• **Job**
Go through the entries below line by line and count those containing "الألمانية"; the answer is that count alone.

Dataset excerpts:
________________________________________

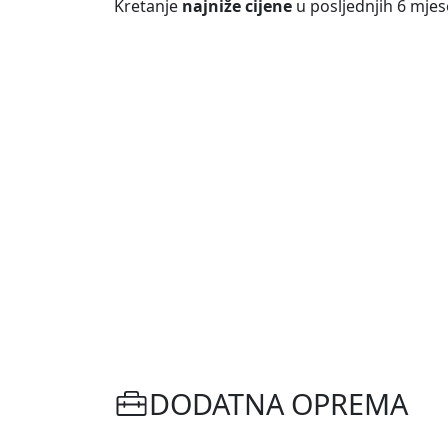
Kretanje
najniže cijene
u posljednjih 6 mjes
DODATNA OPREMA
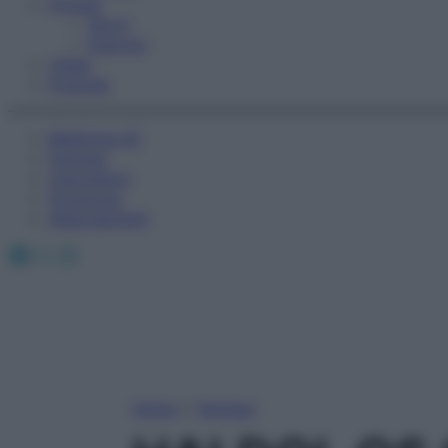
Fitness
Sport
Esercizi
Video
Podcast
Medicina AZ
Farmaci
Calcolatori
Oroscopo
Abbonamenti
Facebook
X
Instagram
Home
»
Farmaci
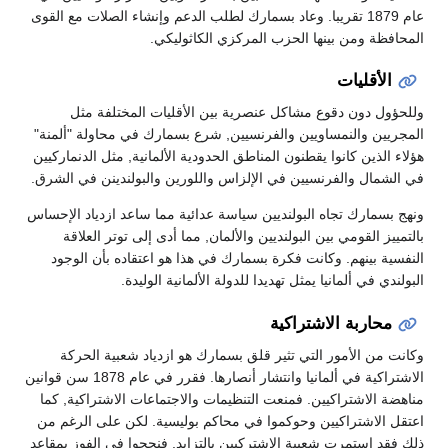
عام 1879 تقريبا. وعاد بسمارك لطلب الدعم وإنشاء الصلات مع القوى
المحافظة ومن بينها الحزب المركزي الكاثوليكي.
الأقليات
وللحؤول دون دقوع مشاكل عنصرية بين الأقليات المختلفة مثل
المجريين والنمساويين والفرنسيين, شرع بسمارك في محاولة "ألمنة"
هؤلاء الذين كانوا يقطنون المناطق الحدودية الألمانية, مثل الدنماركيين
في الشمال والفرنسيين في الإلزاس واللورين والبولندينن في الشرق.
ونهج بسمارك تجاه البولنديين سياسة عدائية مما ساعد ازدياد الإحساس
بالتمييز القومي بين البولنديين والألمان, مما أدى إلى توتر العلاقة
النفسية بينهم. وكانت فكرة بسمارك في هذا هو اعتقاده بأن الوجود
البولندي في ألمانيا يمثل تهديدا للدولة الألمانية الوليدة.
محاربة الاشتراكية
وكانت من الأمور التي تثير قلق بسمارك هو ازدياد شعبية الحركة
الاشتراكية في ألمانيا وانتشار أنصارها. فقرر في عام 1878 سن قوانين
مناهضة الاشتراكيين. فمنعت التنظيمات والاجتماعات الاشتراكية, كما
اعتقل الاشتراكيين وحوكموا في محاكم بوليسية. لكن على الرغم من
ذلك فقد استمرت شعبية الاشتركيين بالتزايد, فنجحوا في الفوز بمقاعد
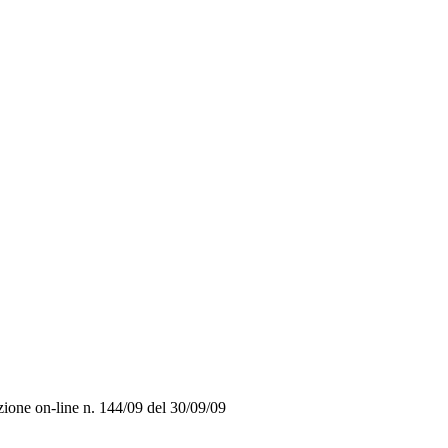
zione on-line n. 144/09 del 30/09/09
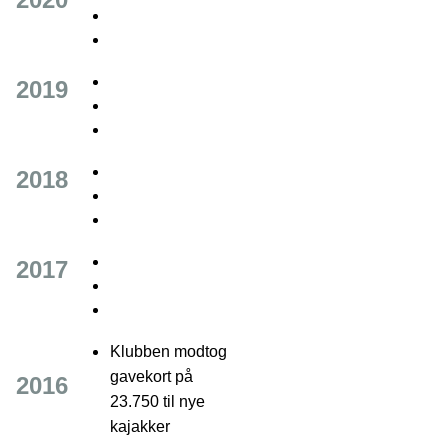
2019
2018
2017
Klubben modtog
gavekort på
2016
23.750 til nye
kajakker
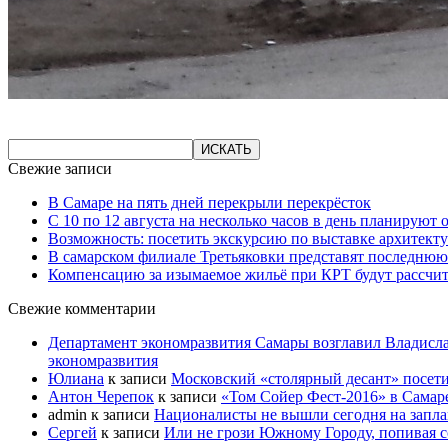
Свежие записи
В Самаре на пять дней перекрыли перекрёсток
С 10 по 12 августа на несколько часов в день планируют
Возможность: посетить экскурсию по выставке архитекту
В самарском филиале Третьяковки представят последнюю
Компенсацию за изымаемое жильё при КРТ будут рассчи
Свежие комментарии
Департамент экономразвития Самары возглавил Владисла
экономразвития
Юлиана
к записи
Московский «столярный десант» посети
Антон Черепок
к записи
«Том Сойер Фест-2016» в Самар
admin
к записи
Националисты не вышли сегодня на запл
Сергей
к записи
Или не грози Южному Городу, попивая со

________________________________________

• **The completed task**
2